Burak and Airalo overall refers to this matrix of eSIM plans as its “marketplace.” That appears not to be a reference to multiple eSIM providers — Airalo is the only one selling to users — but to the large bazaar of carriers and carrier plans underpinning the deals.
Behind the scenes, Airalo builds out its many eSIM options by way of a network of carrier agreements that it brokers and then stitches together across the globe, some involving direct capacity purchased on a wholesale basis, and others involving reselling international roaming plans already structured by individual mobile carriers. Airalo has also built technology that measures demand and corresponding costs and pricing for these different eSIM packages.
If you are asking yourself, why would a carrier work with a third party like Airalo, which might compete directly against it? It’s for the same reason that a brand might sell through many retailers while also selling goods directly through its own-branded storefronts: If a customer is already looking somewhere else for a good mobile roaming plan before traveling, chances are the carrier has already lost that customer. Cutting a deal with Airalo gives that carrier a chance — albeit one at a smaller margin — to still win some business.
It’s enough of an opportunity that Burak said that there have been acquisition approaches already from the carrier world.
That’s not to say that all eSIM providers are swimming in opportunity, or necessarily capitalizing on it just yet.
Another big name in the space, Truphone, which had raised hundreds of millions of dollars, recently faced a period of significant turbulence when its biggest shareholder, Roman Abramovich, was slapped with international sanctions over his connections to Russia and he and other Russian shareholders were forced to sell their holdings in the company. Despite some very interesting deals it had on the books, including services to banks and a partnership with Apple, Truphone had never made a profit in 15 years of operations, so its sale and its future definitely looked uncertain.
It look almost a whole year, but in the end Truphone was sold for £1 to two entrepreneurs, German businessman and tech entrepreneur Hakan Koç and former telecoms executive and private equity investor Pyrros Koussios, who pledged to invest more into the business and to expand the kinds of services it offers to enterprise customers.

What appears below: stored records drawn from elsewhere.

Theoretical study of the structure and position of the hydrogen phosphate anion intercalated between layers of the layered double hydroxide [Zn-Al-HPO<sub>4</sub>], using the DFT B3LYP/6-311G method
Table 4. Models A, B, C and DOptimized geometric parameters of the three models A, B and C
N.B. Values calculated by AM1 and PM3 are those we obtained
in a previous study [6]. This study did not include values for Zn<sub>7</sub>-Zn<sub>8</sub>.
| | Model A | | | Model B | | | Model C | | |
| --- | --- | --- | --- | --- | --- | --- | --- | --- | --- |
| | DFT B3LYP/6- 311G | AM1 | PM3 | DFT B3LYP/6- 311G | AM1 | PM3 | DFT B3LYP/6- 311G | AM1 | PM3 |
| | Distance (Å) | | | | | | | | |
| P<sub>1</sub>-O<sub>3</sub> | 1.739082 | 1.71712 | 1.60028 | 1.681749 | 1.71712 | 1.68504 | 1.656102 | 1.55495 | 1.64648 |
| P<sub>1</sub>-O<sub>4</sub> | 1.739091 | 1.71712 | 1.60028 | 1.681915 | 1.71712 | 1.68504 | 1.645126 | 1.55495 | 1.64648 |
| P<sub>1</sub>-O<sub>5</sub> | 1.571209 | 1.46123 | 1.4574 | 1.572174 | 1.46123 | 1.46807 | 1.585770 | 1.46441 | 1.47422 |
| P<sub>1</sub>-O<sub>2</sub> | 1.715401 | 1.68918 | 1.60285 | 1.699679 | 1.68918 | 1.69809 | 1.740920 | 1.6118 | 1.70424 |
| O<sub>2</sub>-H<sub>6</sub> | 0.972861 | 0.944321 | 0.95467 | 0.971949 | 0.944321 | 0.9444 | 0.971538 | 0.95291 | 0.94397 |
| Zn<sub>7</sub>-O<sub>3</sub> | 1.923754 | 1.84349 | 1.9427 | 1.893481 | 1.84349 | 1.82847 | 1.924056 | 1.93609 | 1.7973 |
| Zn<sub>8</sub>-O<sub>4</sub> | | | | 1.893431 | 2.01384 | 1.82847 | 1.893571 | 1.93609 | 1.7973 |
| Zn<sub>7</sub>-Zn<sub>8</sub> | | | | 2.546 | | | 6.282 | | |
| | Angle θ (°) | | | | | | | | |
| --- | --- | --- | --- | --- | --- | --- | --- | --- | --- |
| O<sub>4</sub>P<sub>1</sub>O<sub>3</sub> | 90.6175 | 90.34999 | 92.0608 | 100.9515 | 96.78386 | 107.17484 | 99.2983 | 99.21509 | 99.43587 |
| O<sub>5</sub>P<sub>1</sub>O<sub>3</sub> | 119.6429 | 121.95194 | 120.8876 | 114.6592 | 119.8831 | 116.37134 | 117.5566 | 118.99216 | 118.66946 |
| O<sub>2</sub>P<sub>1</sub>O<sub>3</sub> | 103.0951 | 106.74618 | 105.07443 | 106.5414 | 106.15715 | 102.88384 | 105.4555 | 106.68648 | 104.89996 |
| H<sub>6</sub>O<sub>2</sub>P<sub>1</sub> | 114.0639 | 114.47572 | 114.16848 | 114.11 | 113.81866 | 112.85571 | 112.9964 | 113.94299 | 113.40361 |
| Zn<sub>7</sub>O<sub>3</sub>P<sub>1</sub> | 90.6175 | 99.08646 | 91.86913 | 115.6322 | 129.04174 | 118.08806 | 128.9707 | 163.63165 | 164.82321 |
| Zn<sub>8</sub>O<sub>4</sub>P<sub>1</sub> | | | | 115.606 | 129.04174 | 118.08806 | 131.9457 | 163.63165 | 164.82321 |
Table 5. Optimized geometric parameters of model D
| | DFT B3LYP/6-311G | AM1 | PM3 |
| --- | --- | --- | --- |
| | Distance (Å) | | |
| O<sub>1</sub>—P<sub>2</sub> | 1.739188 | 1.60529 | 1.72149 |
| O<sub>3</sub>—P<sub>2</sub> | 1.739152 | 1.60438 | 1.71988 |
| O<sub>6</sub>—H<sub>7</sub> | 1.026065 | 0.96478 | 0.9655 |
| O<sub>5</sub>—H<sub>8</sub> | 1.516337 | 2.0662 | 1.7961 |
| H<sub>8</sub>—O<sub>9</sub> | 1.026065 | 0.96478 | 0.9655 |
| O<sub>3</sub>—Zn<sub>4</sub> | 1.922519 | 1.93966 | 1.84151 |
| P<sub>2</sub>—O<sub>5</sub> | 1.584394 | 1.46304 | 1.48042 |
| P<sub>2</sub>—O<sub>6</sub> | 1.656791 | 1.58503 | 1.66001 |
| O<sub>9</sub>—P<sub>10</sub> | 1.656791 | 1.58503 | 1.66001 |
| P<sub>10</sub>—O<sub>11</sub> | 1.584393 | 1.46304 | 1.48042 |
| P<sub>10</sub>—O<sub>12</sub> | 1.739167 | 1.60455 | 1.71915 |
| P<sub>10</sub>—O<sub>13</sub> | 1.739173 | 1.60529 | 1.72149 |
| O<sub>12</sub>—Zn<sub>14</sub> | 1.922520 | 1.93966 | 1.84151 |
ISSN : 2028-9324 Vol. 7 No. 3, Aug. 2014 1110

(Indeed, stitching together data connectivity as an eSIM provider is not that far in concept from privacy-focused VPNs, which is something Truphone was already building for business customers, and may have been one of the interesting services that caught the eye of its Russian oligarch former owners.)
On that note, the idea of expanding what else an eSIM company can be providing to its customers beyond basic data is something that it seems Airalo is also taking on board, too. One new service it will be using the funding to help introduce is “Airalo Partners,” which it describes as “an innovative connectivity solution tailored to businesses and organizations across the globe.”
UAE has a number of international expat residents and itself has a population that is widely traveled, so it makes sense that an eSIM provider caught e&’s eye as an interesting investment opportunity.
“We are pleased to lead the Series B financing round for Airalo, a company that has come a long way over the past 18 months with a focus on providing exceptional customer experience,” said Kushal Shah, managing director, e& capital, in a statement. “We have complete confidence in Airalo’s ability to expand its user community, strengthen its diverse team, and introduce its latest product Airalo Partners, a groundbreaking connectivity solution for global businesses and organizations. We believe that Airalo has the potential to become a travel essential and are excited to support their journey towards becoming the definitive gateway to instant connectivity worldwide.”